***** Raw data

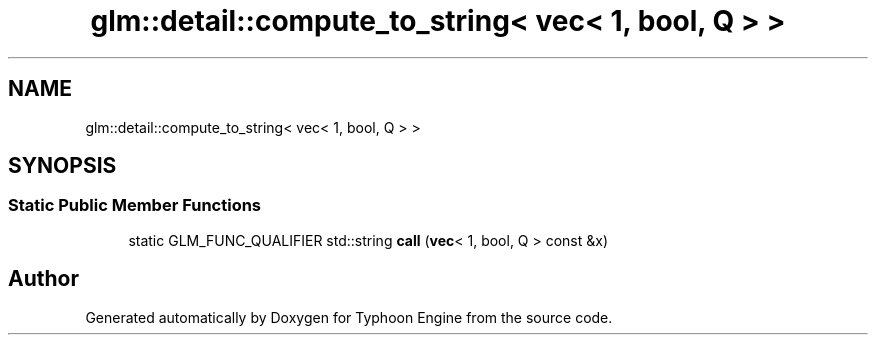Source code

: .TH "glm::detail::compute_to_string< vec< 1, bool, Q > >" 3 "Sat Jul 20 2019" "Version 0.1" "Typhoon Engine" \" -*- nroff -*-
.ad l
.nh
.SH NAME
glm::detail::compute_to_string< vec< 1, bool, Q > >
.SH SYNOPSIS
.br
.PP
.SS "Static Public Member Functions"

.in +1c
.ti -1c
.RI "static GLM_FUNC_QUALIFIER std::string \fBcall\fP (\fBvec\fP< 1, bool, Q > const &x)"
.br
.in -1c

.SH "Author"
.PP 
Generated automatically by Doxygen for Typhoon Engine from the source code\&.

**********
***** Raw data

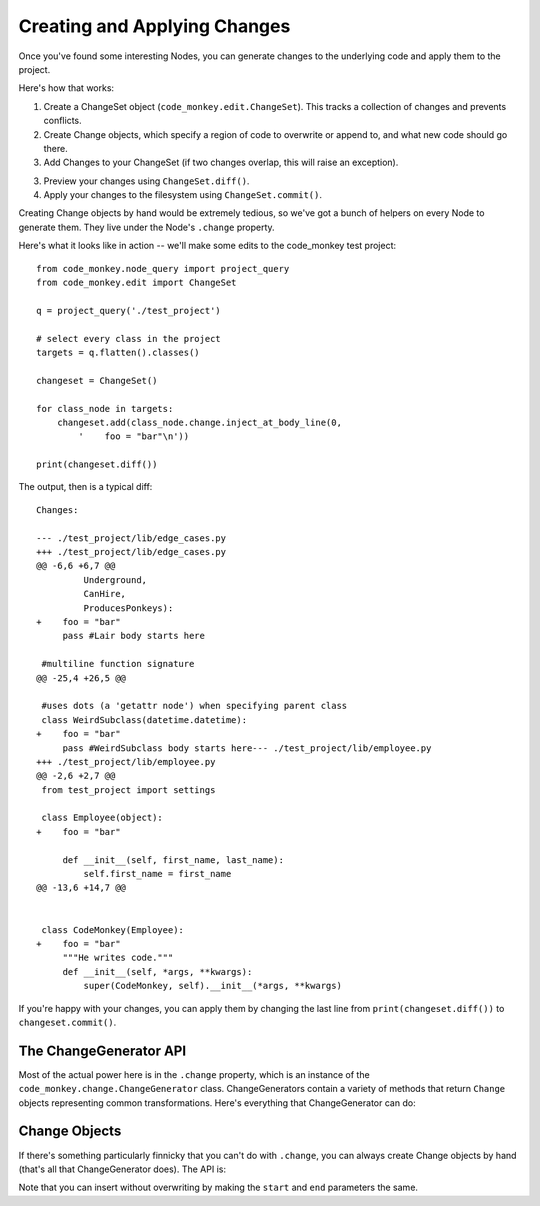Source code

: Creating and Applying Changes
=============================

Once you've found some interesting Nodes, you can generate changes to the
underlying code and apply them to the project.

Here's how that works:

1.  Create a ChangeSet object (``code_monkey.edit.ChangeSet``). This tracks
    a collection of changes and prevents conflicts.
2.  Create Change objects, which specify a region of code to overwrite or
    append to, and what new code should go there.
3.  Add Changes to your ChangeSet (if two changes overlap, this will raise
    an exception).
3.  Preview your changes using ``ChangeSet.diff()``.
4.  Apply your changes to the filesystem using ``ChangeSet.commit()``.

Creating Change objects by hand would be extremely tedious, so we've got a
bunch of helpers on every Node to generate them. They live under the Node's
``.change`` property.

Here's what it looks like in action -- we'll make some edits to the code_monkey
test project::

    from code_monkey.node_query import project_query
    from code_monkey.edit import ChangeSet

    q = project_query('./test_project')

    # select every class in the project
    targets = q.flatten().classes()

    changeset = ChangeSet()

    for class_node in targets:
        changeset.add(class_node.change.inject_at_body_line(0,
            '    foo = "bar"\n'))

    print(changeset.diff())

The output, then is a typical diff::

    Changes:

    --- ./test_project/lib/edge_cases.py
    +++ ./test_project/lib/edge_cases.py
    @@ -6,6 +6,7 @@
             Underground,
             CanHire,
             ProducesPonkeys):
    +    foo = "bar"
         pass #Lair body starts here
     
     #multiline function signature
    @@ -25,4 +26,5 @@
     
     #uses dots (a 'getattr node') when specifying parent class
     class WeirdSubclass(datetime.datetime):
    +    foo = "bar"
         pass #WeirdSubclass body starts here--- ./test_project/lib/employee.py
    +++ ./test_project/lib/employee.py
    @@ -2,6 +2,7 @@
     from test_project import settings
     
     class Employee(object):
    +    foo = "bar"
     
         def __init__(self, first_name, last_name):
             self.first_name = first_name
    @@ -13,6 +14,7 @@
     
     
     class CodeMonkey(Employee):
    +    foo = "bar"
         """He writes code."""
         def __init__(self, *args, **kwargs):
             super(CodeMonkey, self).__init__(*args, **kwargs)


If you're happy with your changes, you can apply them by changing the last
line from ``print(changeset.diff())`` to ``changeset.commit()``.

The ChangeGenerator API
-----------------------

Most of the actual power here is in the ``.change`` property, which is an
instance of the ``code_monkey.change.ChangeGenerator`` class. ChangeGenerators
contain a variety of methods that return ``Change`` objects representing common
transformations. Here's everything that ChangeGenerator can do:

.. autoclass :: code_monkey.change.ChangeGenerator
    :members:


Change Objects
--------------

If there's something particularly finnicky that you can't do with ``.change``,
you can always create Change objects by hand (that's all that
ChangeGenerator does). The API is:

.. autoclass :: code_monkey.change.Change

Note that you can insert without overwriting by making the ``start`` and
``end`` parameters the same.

**********

◆ **Assignment**
Among the lines of the listing above, count those that hold the string "from", giving the count alone.

◆ **Final answer**
5